Graham Reid | | 4 min read
Sitting in his Sydney hotel room, Canadian guitarist Jeff Healey talks lovingly about his collection of 11,000 78rpm records (“I bought another 30 or 40 today in a shop near here.”)
And he talks about how he played with Albert Collins onstage in Toronto as that guitarist's guest. It was the turning point in his career.
At the end of halt an hour when Healey is called away for a radio interview, he realises his blindness hasn't been mentioned. He’s relieved.
Over the past year since his See The Light debut album started getting serious attention. he's had to answer some pretty dumb questions - the best?
“What does it feel like to be blind?"
But the man is a musician and a bit of a musicologist whose passion is playing the guitar and collecting old jazz 78s.
He could have remained simply a man with a private passion and a huge record collection if lt hadn't been for the '85 concert with Collins: “All that happened really was I met Albert a couple of days beforehand.

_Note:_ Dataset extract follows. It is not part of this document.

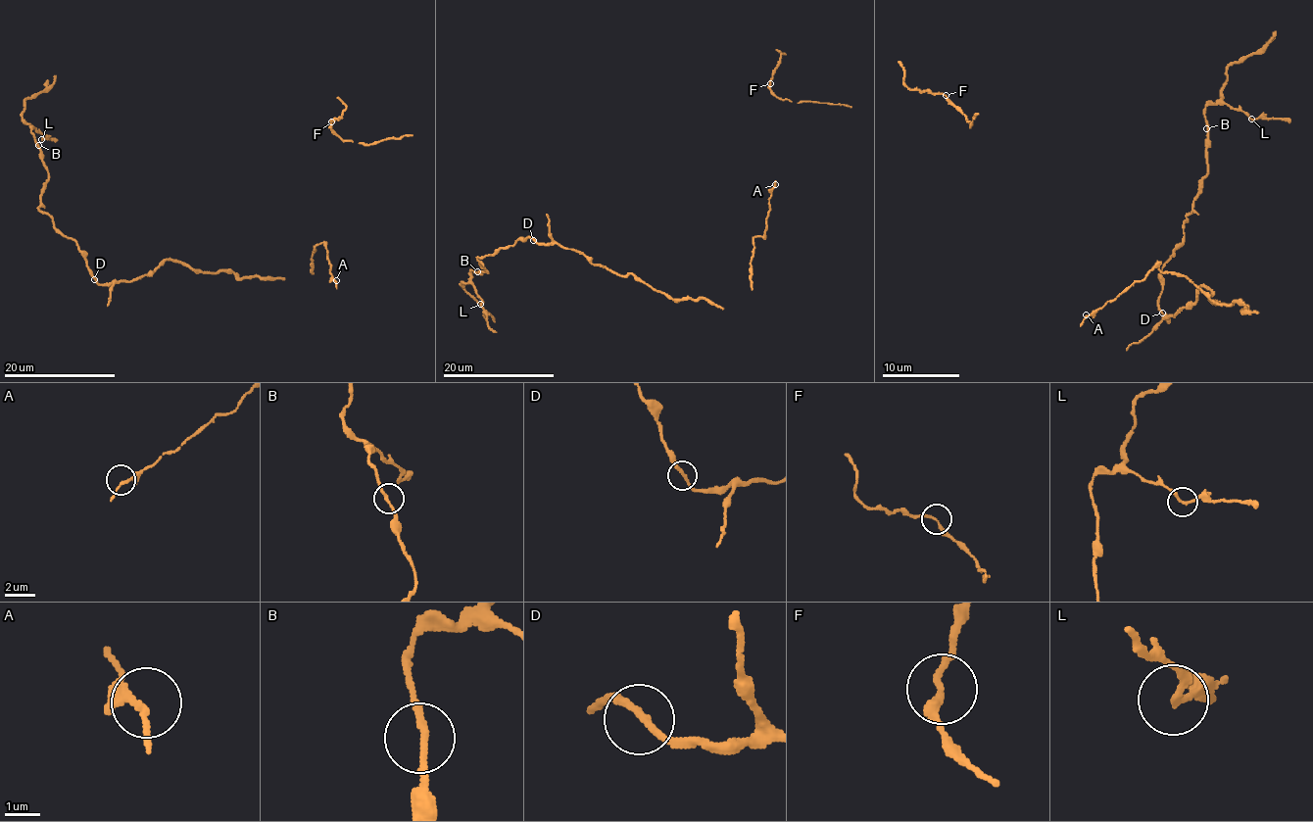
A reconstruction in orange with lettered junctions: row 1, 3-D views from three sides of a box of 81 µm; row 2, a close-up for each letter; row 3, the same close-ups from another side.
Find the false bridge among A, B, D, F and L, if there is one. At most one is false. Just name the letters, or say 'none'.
none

A friend had talked to him about my playing and Albert invited me up with him for about an hour. We had a good time and he invited me back to play again on the Saturday when Stevie Ray Vaughan was also playing.
"Albert had never heard me play before I got on stage, not even in a backroom.
“That was a turning point in my development because it broke me on to the Toronto scene, which is a hard one to crack.
"It’s easy to get swept under the bridge there and I wasn’t even getting off the pier. I was just working the suburbs and this was my one chance to ride it and see - or go back to the suburbs. I didn't even have a band at the time.”
Curiously enough, it has been said Healey started out listening to country music in his hometown of Toronto -- hardly the country capital of North America?
“Actually I grew up listening to all kinds of music from country to jazz and took formal music lessons for piano and theory. I got it from all sides of the family - parents and aunties -- I was just fascinated by music.
“Toronto is about the third largest music centre in North America outside Los Angeles and New York. Every night of the week you can go out and find any type of music you want."
Healey started searching out live music from an early age. He got a small guitar at three, a Gibson SG copy at 11 and by his early teens was playing country music in clubs with musicians more than twice his age.
What set Healey apart then - and now - was his extraordinary technique. Videos have brought it into living rooms as far away as Auckland these days. But at the time, word-of-
mouth told of the blind guy who sat with a guitar on his lap, formed chords by thumping down his left-hand fingers and pulled or bent strings with his right - and then leaped up, tossed the guitar above his head and could keep on playing.
It stung Healey when people thought his style a gimmick or exploited it to get attention for the band.
“A number of people still think it is gimmick, but I started playing that way out of comfort and that's all I know."
For years he played the Toronto club circuit in all types of bands “just worklng with pick-up musicians. Those suburbs were a good learning experience because I had to play a lot of different styles before different audiences."
Healey also played trumpet in Dixie bands and got a one-hour radio show on a campus station, two interests he keeps up today.
“Dixie is an umbrella for traditional jazz, which is really where all improvisation comes from. We’ve been using improvisation for all the styles of music like jazz and rock’n‘roll to follow.
“I still pre-tape the radio show whenever I’m in town for a couple of days. I do about five one-hour shows in a day."
But increasingly Healey, bassist Joe Rockman and drummer Tom Stephen are not in Toronto. Since the success of their album they have toured steadily, appeared in the new Patrick Swayze movie Road House (their new single is a cover of the old Doors songs Road House Blues) and are planning a new album for November recording sessions.
Healey promises the same kind of diversity which marked See The Light - an album with a blues edge but no particular pigeonhole it can be easily put in.
“The first album has a lot of things on it - the link ls they are all emotional styles of music which are spontaneous. As a live act I approach things as a jazz musician might - there’s a structure but all the solos are improvised and there’s a freedom within the structure.
“We weren‘t deliberately showcasing on See The Light, it’s just what we do. The worst thing you can do is separate out a style which you want to go with.
"You shut down your range of creativity."